DOCUMENT EXTRACT:
+-------+

During an earlier hearing, the complainant told the court Mr Liu spread her buttocks apart forcefully before grabbing her breast and kissing her mouth.
The alleged incident occurred while the woman was having a massage at the Woden plaza in March this year.
But the magistrate said yesterday inconsistencies in the witness's versions of events given to people in the aftermath of the incident, the police and in the courtroom meant he could not be satisfied beyond reasonable doubt the alleged incident occurred.
In his reasons handed down yesterday, Mr Dingwall repeatedly noted the trauma of a sexual assault could explain discrepancies in an alleged victim's evidence, or their actions in the immediate aftermath.
The magistrate added, however, he was nevertheless obliged to consider such discrepancies when reaching his verdict.
The woman told the court she fled the massage shop in a state of distress, crying, and as she passed the front counter they offered to charge her just $20.
But witnesses working in the store at the time said it was the customer who offered to pay them money.
''My question is why, if she'd been assaulted in the way she described, would she have been intent on paying any money at all,'' the magistrate said.
Mr Dingwall also said his scrutiny of CCTV footage from the location did not support the alleged victim's account of fleeing the premises in distress.
The court heard Mr Liu was a man of good character with no previous convictions and no history of similar complaints while working at the store.
The magistrate also noted the masseurs working in adjacent booths, separated by curtains, did not hear the woman cry out other than to indicate the massage was too hard.
''From the evidence I've been provided by the prosecution, for the reasons and analysis of evidence that I've undertaken, I'm not satisfied beyond reasonable doubt the defendant committed the offence,'' Mr Dingwall said.
He returned the verdict of not guilty at the close of the prosecution case, without hearing evidence from the accused man's lawyer.
The office of the Director of Prosecutions have agreed to pay Mr Liu's costs.

+-------+

INFORMATION SHOWN:
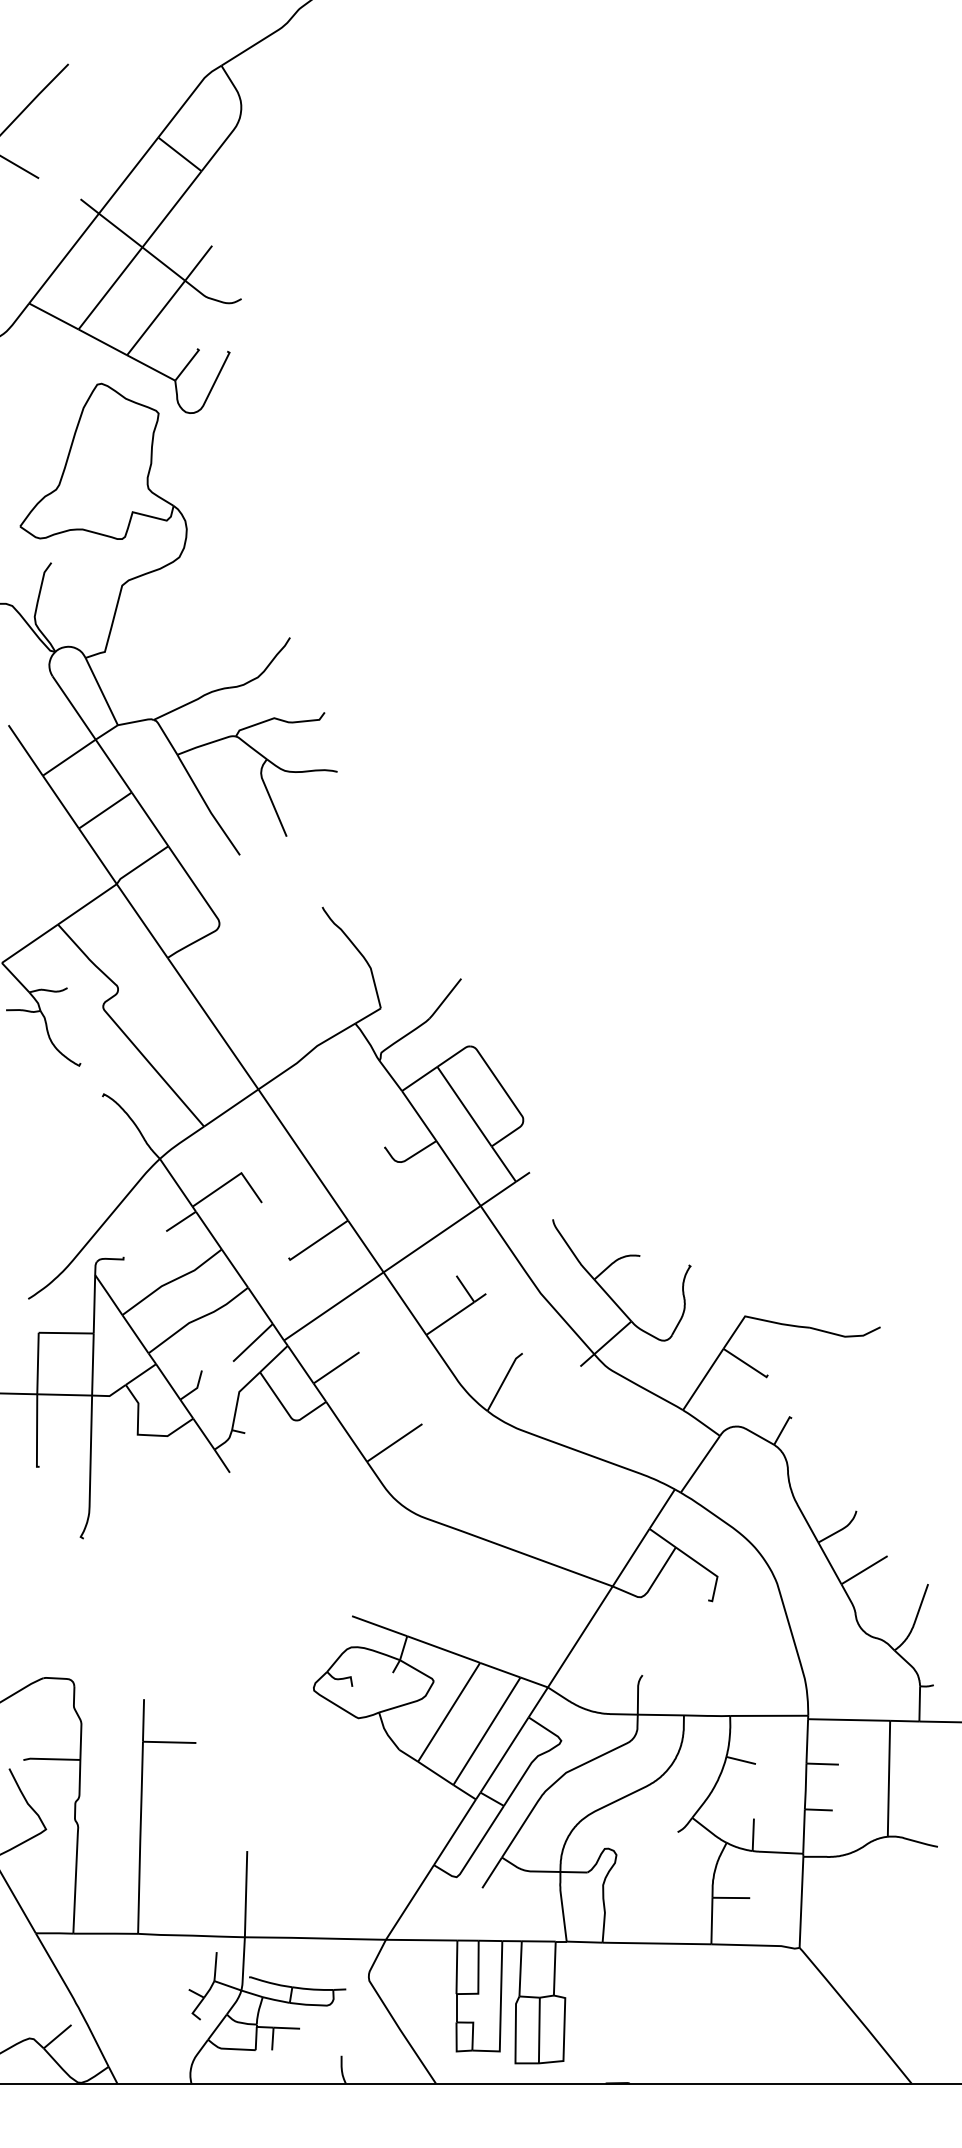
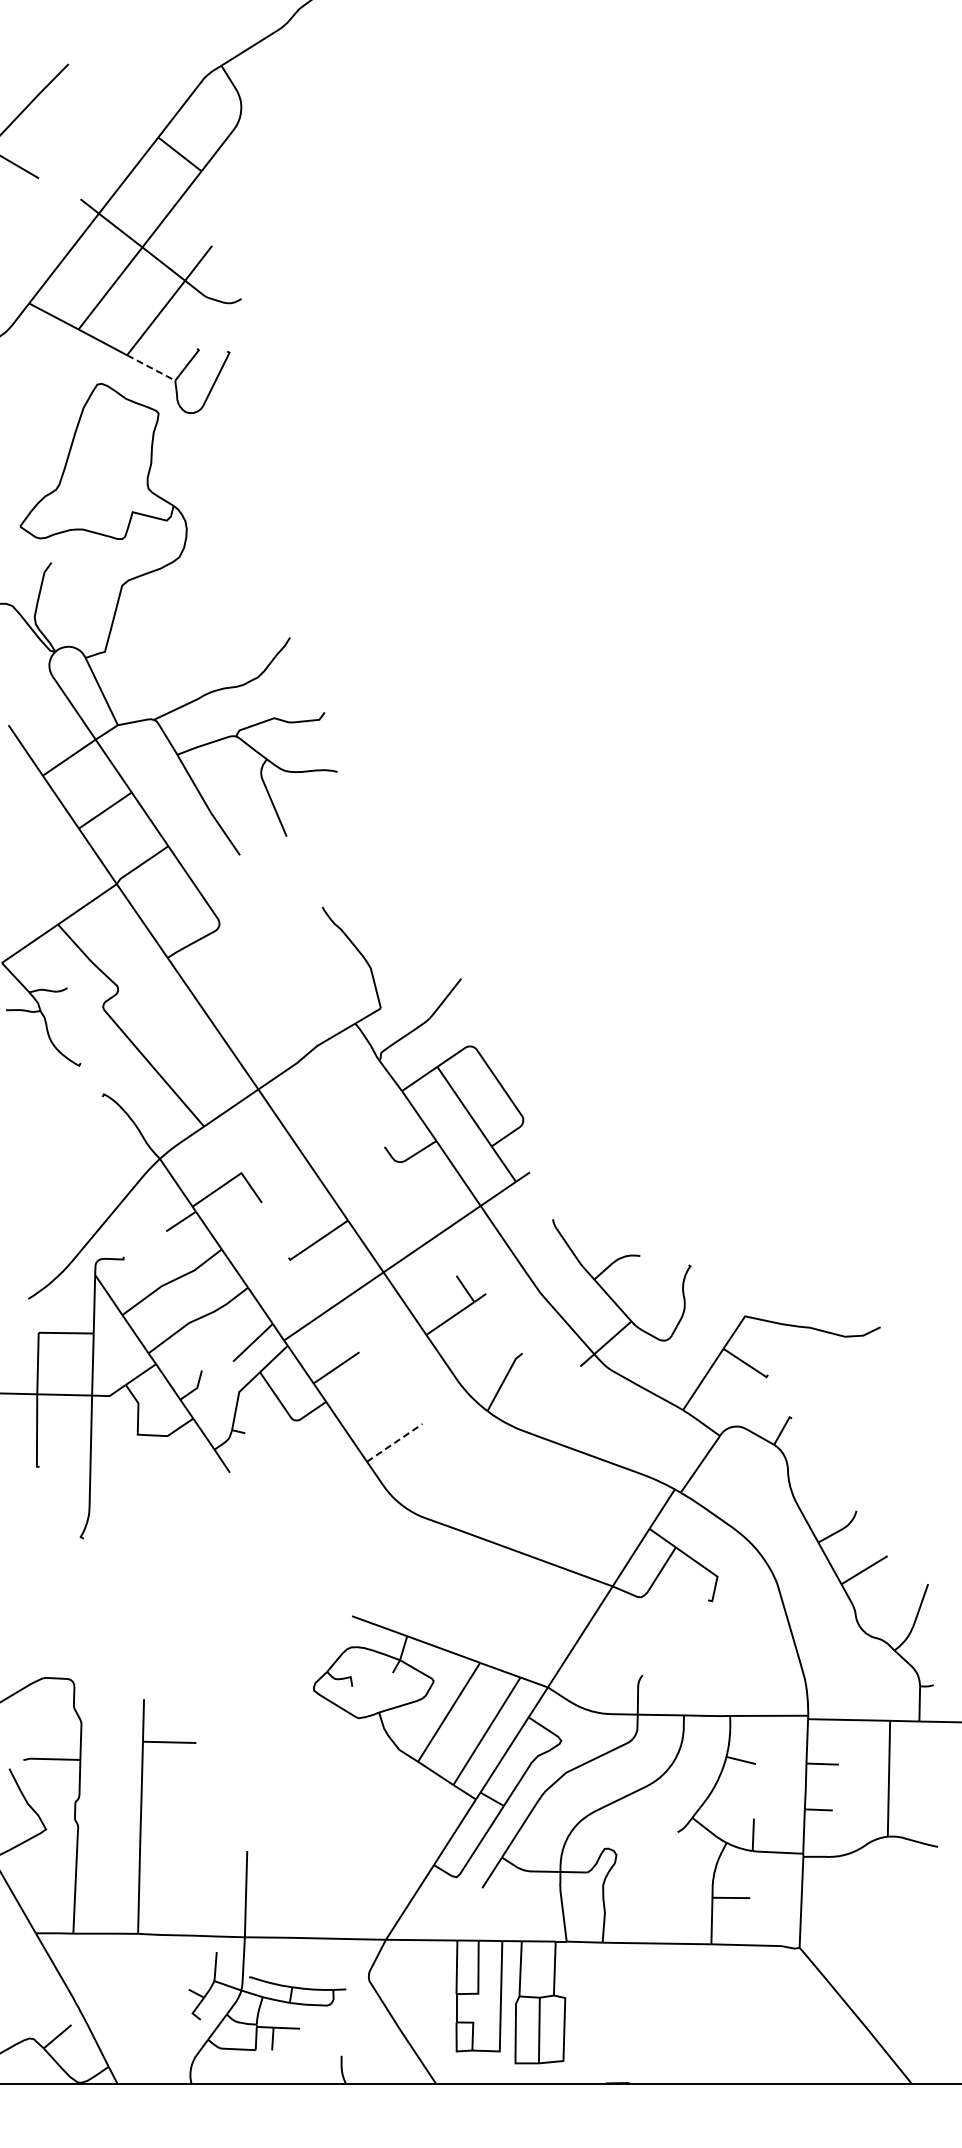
line at (151, 368): solid -> dashed
line at (395, 1442): solid -> dashed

+-------+

According to the court report, which three settings were the witness's versions of events given in, where the magistrate found inconsistencies? Work only from the court report, not from the lines.

- To people in the aftermath of the incident
- To the police
- In the courtroom